Advantages of BERTScore:
- It captures semantic similarity better than n-gram based metrics like BLEU by using contextual embeddings.
- It accounts for paraphrases and synonyms, which n-gram metrics often fail to capture.
- It can handle long-range dependencies and word order changes better than n-gram metrics.
- It provides precision, recall, and F1 scores, giving more insight into the evaluation.
Limitations:
- It requires more computational resources compared to string-based metrics due to the use of BERT embeddings.
- It may not always align perfectly with human judgments, especially when coherence and structure of the text are important.
from evaluate import load
bertscore = load("bertscore")
predictions = ["Thank you for reaching out to discuss your concerns.", "foo is an AI Company"]
references = [["Thank you for reaching out to discuss your concerns.", "hello there !"], ["foo ia a foobar"]]
results = bertscore.compute(predictions=predictions, references=references, lang="en")
print(results)
# {'precision': [1.0, 0.8442325592041016], 'recall': [1.0, 0.8272688388824463], 'f1': [1.0, 0.8356646299362183], 'hashcode': 'roberta-large_L17_no-idf_version=0.3.12(hug_trans=4.40.0)'}
# Comparing BERTScore with n-gram based metrics
bertscore = load("bertscore")
predictions = ["Thank you for reaching out to discuss your concerns"]
references = ["Thanks for reaching out to me discussing your concerns."]
bert = bertscore.compute(predictions=predictions, references=references, lang="en")
r = rouge.compute(predictions=predictions, references=references)
print("BERT = ", bert)
print("ROUGE = ", r)
# BERT = {'precision': [0.962797999382019], 'recall': [0.9634072184562683], 'f1': [0.9631025195121765], 'hashcode': 'roberta-large_L17_no-idf_version=0.3.12(hug_trans=4.40.0)'}
# ROUGE = {'rouge1': 0.6666666666666666, 'rouge2': 0.5, 'rougeL': 0.6666666666666666, 'rougeLsum': 0.6666666666666666}
Perplexity:
It measures how well a language model can predict the next word in a sequence, based on the probability distribution it assigns to the words in its vocabulary.
Perplexity quantifies the “surprise” or uncertainty of a language model when predicting the next word. A lower perplexity indicates that the model is more confident in its predictions, while a higher perplexity means the model is more “perplexed” or uncertain.Mathematically, perplexity is defined as the exponentiated average negative log-likelihood of a sequence.
Limitations:
- It does not capture the semantic quality or diversity of generated text.

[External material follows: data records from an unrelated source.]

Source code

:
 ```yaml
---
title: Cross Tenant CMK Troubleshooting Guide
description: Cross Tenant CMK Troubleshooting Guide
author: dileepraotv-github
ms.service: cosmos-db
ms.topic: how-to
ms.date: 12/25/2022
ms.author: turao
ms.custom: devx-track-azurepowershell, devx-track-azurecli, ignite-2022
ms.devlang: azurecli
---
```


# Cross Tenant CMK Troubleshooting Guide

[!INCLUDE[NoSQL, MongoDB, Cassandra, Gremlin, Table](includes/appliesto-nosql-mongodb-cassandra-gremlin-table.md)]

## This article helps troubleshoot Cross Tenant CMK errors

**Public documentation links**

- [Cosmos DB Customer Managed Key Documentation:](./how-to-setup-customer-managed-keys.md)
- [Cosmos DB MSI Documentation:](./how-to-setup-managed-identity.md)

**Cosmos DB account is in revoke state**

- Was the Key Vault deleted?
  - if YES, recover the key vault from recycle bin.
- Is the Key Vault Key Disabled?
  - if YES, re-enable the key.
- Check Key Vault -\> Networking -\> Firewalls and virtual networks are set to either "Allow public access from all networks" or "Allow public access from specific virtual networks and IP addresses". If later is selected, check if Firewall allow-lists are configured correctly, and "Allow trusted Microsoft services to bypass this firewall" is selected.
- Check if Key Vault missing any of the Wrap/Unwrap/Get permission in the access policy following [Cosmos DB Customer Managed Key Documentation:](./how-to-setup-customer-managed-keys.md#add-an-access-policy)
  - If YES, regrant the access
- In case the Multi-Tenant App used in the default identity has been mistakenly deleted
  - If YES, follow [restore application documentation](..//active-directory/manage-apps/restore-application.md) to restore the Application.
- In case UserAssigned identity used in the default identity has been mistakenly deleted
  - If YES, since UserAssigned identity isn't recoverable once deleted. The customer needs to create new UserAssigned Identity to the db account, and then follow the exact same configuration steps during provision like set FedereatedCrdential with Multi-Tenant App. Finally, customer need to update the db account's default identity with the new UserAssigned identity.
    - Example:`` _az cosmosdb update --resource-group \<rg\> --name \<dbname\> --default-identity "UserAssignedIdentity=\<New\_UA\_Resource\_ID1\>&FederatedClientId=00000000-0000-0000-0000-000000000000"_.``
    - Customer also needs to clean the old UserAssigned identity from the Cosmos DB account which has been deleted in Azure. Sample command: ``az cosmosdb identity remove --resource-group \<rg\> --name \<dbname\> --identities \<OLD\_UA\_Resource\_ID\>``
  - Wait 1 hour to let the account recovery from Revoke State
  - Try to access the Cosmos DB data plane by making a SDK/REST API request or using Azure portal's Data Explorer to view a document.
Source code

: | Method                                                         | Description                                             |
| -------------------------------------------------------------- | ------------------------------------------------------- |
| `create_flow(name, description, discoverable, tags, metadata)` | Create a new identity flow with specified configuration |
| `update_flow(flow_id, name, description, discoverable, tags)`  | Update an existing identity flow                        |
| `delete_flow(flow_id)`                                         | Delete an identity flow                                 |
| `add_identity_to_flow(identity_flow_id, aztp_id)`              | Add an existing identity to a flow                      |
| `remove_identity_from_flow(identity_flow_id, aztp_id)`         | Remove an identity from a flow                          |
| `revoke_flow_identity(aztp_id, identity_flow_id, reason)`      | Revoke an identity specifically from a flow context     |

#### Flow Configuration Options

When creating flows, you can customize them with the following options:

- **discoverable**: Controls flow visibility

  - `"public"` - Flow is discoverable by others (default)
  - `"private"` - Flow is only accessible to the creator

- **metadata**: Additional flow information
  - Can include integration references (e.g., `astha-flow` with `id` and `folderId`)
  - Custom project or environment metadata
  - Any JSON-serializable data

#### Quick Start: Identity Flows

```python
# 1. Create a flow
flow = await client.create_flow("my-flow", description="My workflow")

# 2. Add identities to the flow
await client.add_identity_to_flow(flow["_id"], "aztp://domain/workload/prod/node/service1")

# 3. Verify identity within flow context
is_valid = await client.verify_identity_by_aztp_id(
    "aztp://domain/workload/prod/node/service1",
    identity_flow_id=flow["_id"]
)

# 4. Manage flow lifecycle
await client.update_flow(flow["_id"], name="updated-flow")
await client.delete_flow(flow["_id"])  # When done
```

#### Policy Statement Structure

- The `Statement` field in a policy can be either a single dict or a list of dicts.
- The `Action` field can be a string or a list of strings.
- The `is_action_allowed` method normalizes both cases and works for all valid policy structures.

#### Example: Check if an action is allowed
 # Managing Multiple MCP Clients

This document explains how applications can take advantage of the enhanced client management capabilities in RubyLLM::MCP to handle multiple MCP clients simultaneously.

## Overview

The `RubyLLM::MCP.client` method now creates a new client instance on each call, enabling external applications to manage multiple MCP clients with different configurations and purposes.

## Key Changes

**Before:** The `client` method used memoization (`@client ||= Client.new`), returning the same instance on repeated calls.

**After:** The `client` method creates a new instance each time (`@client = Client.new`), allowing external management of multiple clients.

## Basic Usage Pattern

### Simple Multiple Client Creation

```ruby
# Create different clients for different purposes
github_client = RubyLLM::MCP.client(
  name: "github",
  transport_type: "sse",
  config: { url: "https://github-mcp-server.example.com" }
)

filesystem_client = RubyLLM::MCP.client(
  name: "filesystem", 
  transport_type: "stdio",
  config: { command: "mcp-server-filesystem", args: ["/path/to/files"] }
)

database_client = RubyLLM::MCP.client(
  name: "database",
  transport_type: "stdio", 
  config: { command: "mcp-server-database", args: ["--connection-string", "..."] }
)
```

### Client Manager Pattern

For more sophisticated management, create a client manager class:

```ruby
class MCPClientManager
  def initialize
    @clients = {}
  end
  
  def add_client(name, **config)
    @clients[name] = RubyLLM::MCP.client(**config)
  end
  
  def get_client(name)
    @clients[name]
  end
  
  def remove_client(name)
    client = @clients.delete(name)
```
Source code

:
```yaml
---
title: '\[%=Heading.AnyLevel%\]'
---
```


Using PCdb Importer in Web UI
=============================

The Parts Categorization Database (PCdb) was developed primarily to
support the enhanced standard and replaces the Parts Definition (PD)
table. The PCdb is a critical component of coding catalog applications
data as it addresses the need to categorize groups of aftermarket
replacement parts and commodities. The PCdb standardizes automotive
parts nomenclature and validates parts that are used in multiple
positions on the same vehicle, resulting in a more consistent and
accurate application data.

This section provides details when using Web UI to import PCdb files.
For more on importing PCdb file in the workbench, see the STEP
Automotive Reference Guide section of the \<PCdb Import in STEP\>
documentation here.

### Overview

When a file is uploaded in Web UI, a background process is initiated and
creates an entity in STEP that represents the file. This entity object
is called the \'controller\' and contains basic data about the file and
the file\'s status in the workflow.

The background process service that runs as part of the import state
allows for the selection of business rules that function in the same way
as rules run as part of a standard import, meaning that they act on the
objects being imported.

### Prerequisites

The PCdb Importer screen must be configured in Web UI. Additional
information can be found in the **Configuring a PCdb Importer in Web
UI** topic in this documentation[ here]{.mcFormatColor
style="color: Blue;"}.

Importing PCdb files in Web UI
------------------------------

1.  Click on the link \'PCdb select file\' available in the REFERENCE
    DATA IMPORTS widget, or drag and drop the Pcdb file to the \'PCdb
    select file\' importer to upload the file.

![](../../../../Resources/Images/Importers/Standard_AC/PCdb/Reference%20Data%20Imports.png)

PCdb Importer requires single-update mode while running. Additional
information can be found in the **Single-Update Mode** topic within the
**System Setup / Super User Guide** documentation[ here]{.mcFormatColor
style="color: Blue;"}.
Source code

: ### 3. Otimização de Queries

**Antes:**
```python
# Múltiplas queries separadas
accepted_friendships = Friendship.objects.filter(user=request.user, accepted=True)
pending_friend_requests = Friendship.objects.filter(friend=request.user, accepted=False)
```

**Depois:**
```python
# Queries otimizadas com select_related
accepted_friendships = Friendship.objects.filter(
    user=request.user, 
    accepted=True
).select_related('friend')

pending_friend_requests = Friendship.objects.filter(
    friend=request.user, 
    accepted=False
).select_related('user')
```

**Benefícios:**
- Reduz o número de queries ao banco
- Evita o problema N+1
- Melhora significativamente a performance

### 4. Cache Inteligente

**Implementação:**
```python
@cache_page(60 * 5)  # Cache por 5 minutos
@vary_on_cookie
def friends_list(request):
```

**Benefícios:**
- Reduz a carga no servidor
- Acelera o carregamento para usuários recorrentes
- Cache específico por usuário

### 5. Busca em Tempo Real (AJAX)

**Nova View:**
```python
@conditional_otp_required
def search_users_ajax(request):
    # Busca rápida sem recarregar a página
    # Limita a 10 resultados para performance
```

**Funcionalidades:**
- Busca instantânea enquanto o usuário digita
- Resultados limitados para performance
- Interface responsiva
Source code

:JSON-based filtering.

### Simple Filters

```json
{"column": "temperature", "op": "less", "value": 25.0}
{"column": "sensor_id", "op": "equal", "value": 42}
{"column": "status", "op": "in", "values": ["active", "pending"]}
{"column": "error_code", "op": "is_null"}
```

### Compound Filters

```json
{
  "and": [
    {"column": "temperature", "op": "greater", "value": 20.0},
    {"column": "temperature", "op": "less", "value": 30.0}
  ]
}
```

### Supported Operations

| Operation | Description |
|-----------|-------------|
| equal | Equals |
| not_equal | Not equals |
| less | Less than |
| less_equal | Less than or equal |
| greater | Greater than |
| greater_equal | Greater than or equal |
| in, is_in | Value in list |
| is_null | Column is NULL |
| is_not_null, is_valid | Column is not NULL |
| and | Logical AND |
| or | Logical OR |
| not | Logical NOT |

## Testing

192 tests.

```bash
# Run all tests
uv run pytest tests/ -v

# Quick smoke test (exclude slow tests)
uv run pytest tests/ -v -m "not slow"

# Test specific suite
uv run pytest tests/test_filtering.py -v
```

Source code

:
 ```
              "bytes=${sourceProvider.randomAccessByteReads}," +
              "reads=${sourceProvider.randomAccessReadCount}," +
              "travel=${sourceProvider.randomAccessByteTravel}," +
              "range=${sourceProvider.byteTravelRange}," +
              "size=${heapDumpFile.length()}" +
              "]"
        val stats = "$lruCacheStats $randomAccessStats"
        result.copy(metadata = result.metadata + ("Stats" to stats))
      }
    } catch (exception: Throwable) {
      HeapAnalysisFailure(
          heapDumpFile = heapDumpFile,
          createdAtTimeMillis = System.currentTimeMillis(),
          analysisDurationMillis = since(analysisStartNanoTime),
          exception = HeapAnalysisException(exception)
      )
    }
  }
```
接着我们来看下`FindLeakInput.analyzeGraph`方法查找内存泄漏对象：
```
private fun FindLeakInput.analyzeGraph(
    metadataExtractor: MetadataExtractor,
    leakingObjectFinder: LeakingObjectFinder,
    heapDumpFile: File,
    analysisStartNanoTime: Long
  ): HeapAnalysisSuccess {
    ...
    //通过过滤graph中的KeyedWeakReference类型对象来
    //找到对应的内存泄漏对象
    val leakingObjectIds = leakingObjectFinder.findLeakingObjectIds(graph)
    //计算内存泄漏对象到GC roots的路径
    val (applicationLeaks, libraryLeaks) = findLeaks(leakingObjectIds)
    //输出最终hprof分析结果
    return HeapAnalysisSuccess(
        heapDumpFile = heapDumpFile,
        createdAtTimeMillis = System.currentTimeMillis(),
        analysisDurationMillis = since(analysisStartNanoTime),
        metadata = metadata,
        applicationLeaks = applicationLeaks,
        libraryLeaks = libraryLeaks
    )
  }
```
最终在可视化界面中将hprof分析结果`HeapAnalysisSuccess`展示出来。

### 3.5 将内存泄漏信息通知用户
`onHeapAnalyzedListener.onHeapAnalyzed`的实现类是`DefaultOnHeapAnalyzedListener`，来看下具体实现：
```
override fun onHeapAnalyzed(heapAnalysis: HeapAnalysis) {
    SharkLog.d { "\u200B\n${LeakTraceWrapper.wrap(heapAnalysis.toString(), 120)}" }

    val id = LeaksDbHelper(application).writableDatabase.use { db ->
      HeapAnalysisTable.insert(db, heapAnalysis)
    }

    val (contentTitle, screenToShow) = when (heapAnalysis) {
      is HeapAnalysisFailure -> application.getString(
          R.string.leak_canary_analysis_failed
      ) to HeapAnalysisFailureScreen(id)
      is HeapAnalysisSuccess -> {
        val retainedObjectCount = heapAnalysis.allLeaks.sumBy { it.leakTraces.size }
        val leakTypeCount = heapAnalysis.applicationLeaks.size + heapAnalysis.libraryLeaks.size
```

- Models with similar perplexity can produce vastly different outputs.
- Perplexity only measures the difference between the model’s distribution and the ground truth, not the actual quality of the predictions.
perplexity = evaluate.load("perplexity", module_type="metric")
input_texts = ["Thank you for reaching out to discuss your ", "concerns"]
results = perplexity.compute(model_id='gpt2', add_start_token=False,
predictions=input_texts)
print(results)
# {'perplexities': [145.87115478515625, 14432.1455078125], 'mean_perplexity': 7289.008331298828}
Human Evaluation: While automated metrics provide scalability, human judgments remain the gold standard for evaluating context understanding and relevance. Human evaluators can better assess subtleties like humor, sarcasm, and cultural relevance. However, this is not an ideal option for implementing at large scale projects.
Conclusion
Hence, in this article, widely used LLM metrics are discussed. However, State-of-the-art large language models (LLMs) are evaluated using a comprehensive set of metrics and benchmarks that assess their performance across various dimensions.